ECLI:NL:HR:2012:BX7480

Hoge Raad

Datum uitspraak
26 oktober 2012
Publicatiedatum
5 april 2013
Zaaknummer
11/03673
Instantie
Hoge Raad
Type
Uitspraak
Rechtsgebied
Civiel recht
Procedures
  • Cassatie
Rechters
Vindplaatsen
  • Rechtspraak.nl
AI samenvatting door LexboostAutomatisch gegenereerd

Onrechtmatige daad en vermogensschade erfgenaam door valse boedelbeschrijving

In deze zaak, die voor de Hoge Raad is gebracht, gaat het om een cassatieberoep van twee eiseressen tegen een arrest van het gerechtshof te Arnhem. De eiseressen, wonende te [woonplaats], hebben beroep in cassatie ingesteld tegen het arrest van het hof, dat op 19 april 2011 is gewezen. De Hoge Raad verwijst naar de eerdere vonnissen in de zaak, waaronder het vonnis van de rechtbank Arnhem van 31 maart 2010. De eiseressen hebben hun zaak laten toelichten door hun advocaat, mr. M.L. Kleyn. De verweerder, wonende te [woonplaats], is niet verschenen in deze procedure.
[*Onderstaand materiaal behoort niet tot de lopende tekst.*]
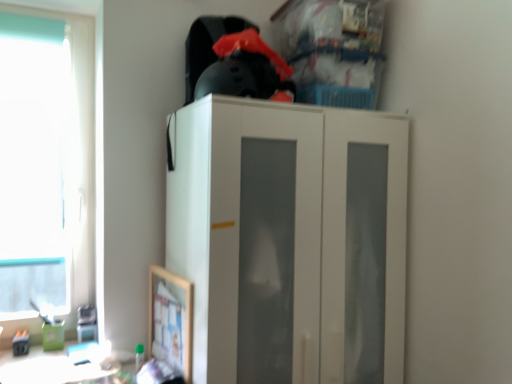
The height and width of the screenshot is (384, 512). What do you see at coordinates (79, 145) in the screenshot? I see `transparent glass window at left` at bounding box center [79, 145].

Find the location of a particular element. transparent glass window at left is located at coordinates (79, 145).

Locate an element on the screen. This screenshot has height=384, width=512. white matte cabinet at center is located at coordinates (290, 241).

The image size is (512, 384). What do you see at coordinates (290, 241) in the screenshot? I see `white matte cabinet at center` at bounding box center [290, 241].

Image resolution: width=512 pixels, height=384 pixels. I want to click on transparent glass window at left, so click(x=79, y=145).

Can you confirm if white matte cabinet at center is positioned to the left of transparent glass window at left?

Incorrect, white matte cabinet at center is not on the left side of transparent glass window at left.

Does white matte cabinet at center come behind transparent glass window at left?

No, it is in front of transparent glass window at left.

Is point (258, 367) more distant than point (73, 237)?

That is False.

From the image's perspective, is white matte cabinet at center located above or below transparent glass window at left?

white matte cabinet at center is situated lower than transparent glass window at left in the image.

From a real-world perspective, is white matte cabinet at center physically located above or below transparent glass window at left?

white matte cabinet at center is below transparent glass window at left.

Between white matte cabinet at center and transparent glass window at left, which one has larger width?

white matte cabinet at center.

Which of these two, white matte cabinet at center or transparent glass window at left, stands shorter?

white matte cabinet at center is shorter.

Does white matte cabinet at center have a larger size compared to transparent glass window at left?

Yes.

Is white matte cabinet at center spatially inside transparent glass window at left, or outside of it?

white matte cabinet at center lies outside transparent glass window at left.

Is the surface of white matte cabinet at center in direct contact with transparent glass window at left?

white matte cabinet at center and transparent glass window at left are not in contact.

Could you tell me if white matte cabinet at center is facing transparent glass window at left?

No, white matte cabinet at center is not facing towards transparent glass window at left.

What's the angular difference between white matte cabinet at center and transparent glass window at left's facing directions?

They differ by 0.501 degrees in their facing directions.

How far apart are white matte cabinet at center and transparent glass window at left?

The distance of white matte cabinet at center from transparent glass window at left is 37.94 inches.

There is a white matte cabinet at center. Where is `window above it (from a real-world perspective)`? This screenshot has width=512, height=384. window above it (from a real-world perspective) is located at coordinates (79, 145).

Can you confirm if transparent glass window at left is positioned to the left of white matte cabinet at center?

Yes, transparent glass window at left is to the left of white matte cabinet at center.

In the scene shown: Is transparent glass window at left further to the viewer compared to white matte cabinet at center?

Yes, the depth of transparent glass window at left is greater than that of white matte cabinet at center.

Between point (75, 41) and point (294, 124), which one is positioned in front?

The point (294, 124) is more forward.

From the image's perspective, which is above, transparent glass window at left or white matte cabinet at center?

transparent glass window at left.

From a real-world perspective, is transparent glass window at left below white matte cabinet at center?

No, from a real-world perspective, transparent glass window at left is not beneath white matte cabinet at center.

Looking at their sizes, would you say transparent glass window at left is wider or thinner than white matte cabinet at center?

Considering their sizes, transparent glass window at left looks slimmer than white matte cabinet at center.

Who is shorter, transparent glass window at left or white matte cabinet at center?

white matte cabinet at center is shorter.

Can you confirm if transparent glass window at left is bigger than white matte cabinet at center?

No, transparent glass window at left is not bigger than white matte cabinet at center.

Is white matte cabinet at center located within transparent glass window at left?

No, transparent glass window at left does not contain white matte cabinet at center.

Would you consider transparent glass window at left to be distant from white matte cabinet at center?

transparent glass window at left is actually quite close to white matte cabinet at center.

Is transparent glass window at left facing towards white matte cabinet at center?

No, transparent glass window at left is not aimed at white matte cabinet at center.

Locate an element on the screen. cupboard lying in front of the transparent glass window at left is located at coordinates (290, 241).

This screenshot has height=384, width=512. Identify the location of window on the left of white matte cabinet at center. (79, 145).

You are a GUI agent. You are given a task and a screenshot of the screen. Output one action in this format:
    pyautogui.click(x=<x>, y=<y>)
    Task: Click on the cupboard that is in front of the transparent glass window at left
    The image size is (512, 384).
    Given the screenshot: What is the action you would take?
    290,241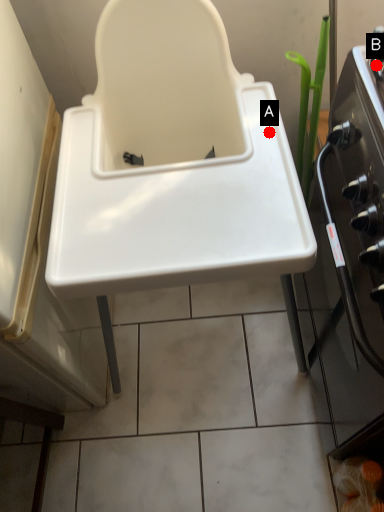
Question: Two points are circled on the image, labeled by A and B beside each circle. Which of the following is the closest to the observer?

Choices:
 (A) A is closer
 (B) B is closer

Answer: (B)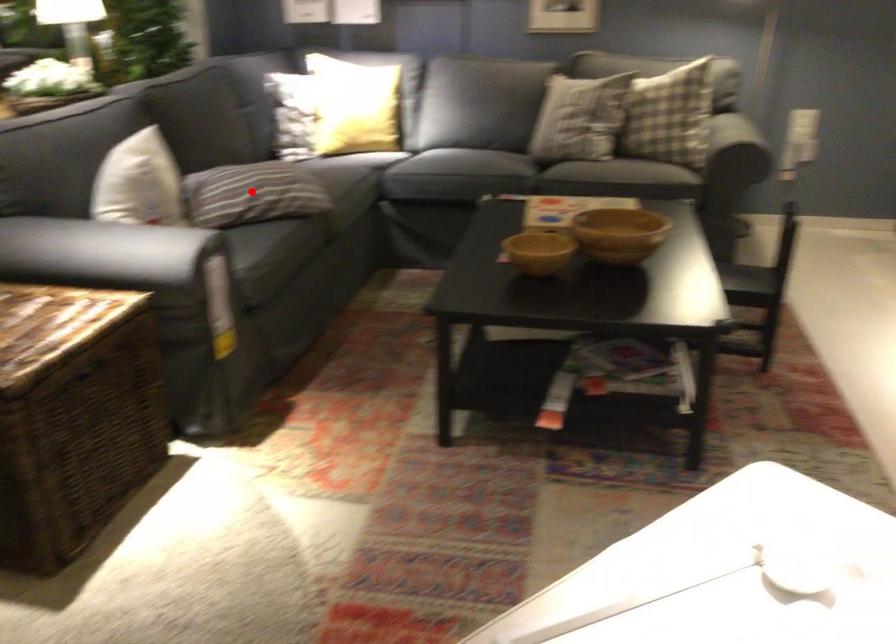
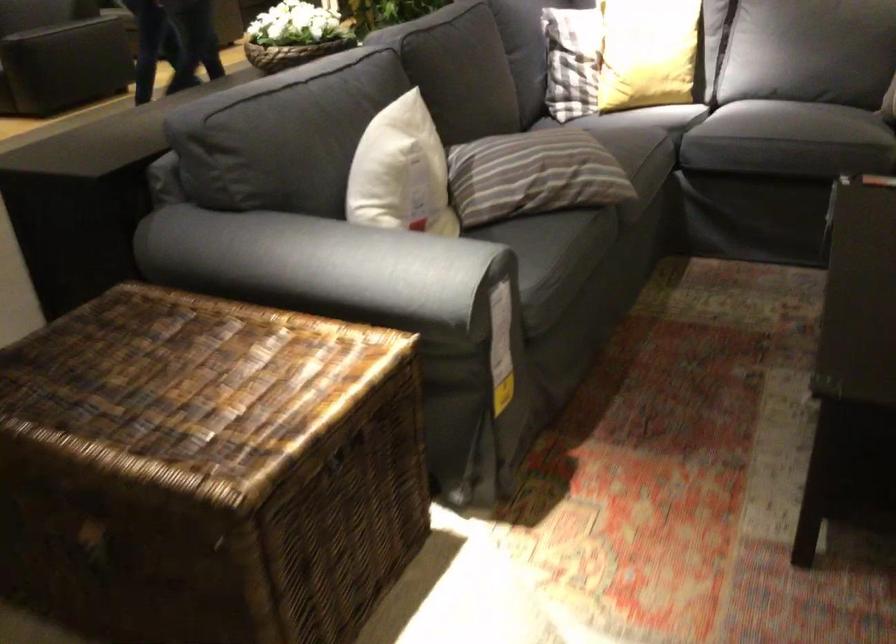
Question: I am providing you with two images of the same scene from different viewpoints. A red point is shown in image1. For the corresponding object point in image2, is it positioned nearer or farther from the camera?

Choices:
 (A) Nearer
 (B) Farther

Answer: (A)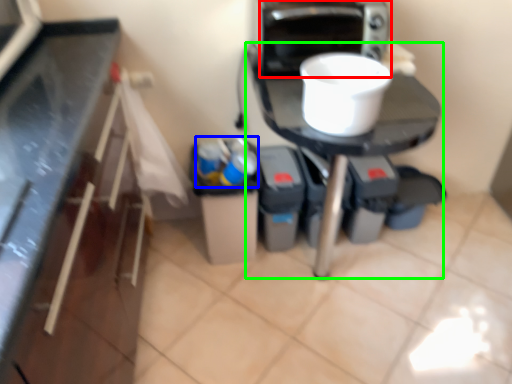
Question: Which is farther away from home appliance (highlighted by a red box)? garbage (highlighted by a blue box) or table (highlighted by a green box)?

Choices:
 (A) garbage
 (B) table

Answer: (A)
De kern van de zaak betreft een onrechtmatige daad die heeft geleid tot vermogensschade voor de erfgenamen door een valse boedelbeschrijving. De Hoge Raad heeft de conclusie van de Advocaat-Generaal F.F. Langemeijer gevolgd, die tot verwerping van het beroep strekte. De Hoge Raad heeft geoordeeld dat de klachten die in het cassatiemiddel zijn aangevoerd, niet tot cassatie kunnen leiden. Dit oordeel is gebaseerd op artikel 81 lid 1 van de Wet op de rechterlijke organisatie, wat inhoudt dat de klachten geen nadere motivering behoeven, omdat ze niet nopen tot beantwoording van rechtsvragen die van belang zijn voor de rechtseenheid of de rechtsontwikkeling.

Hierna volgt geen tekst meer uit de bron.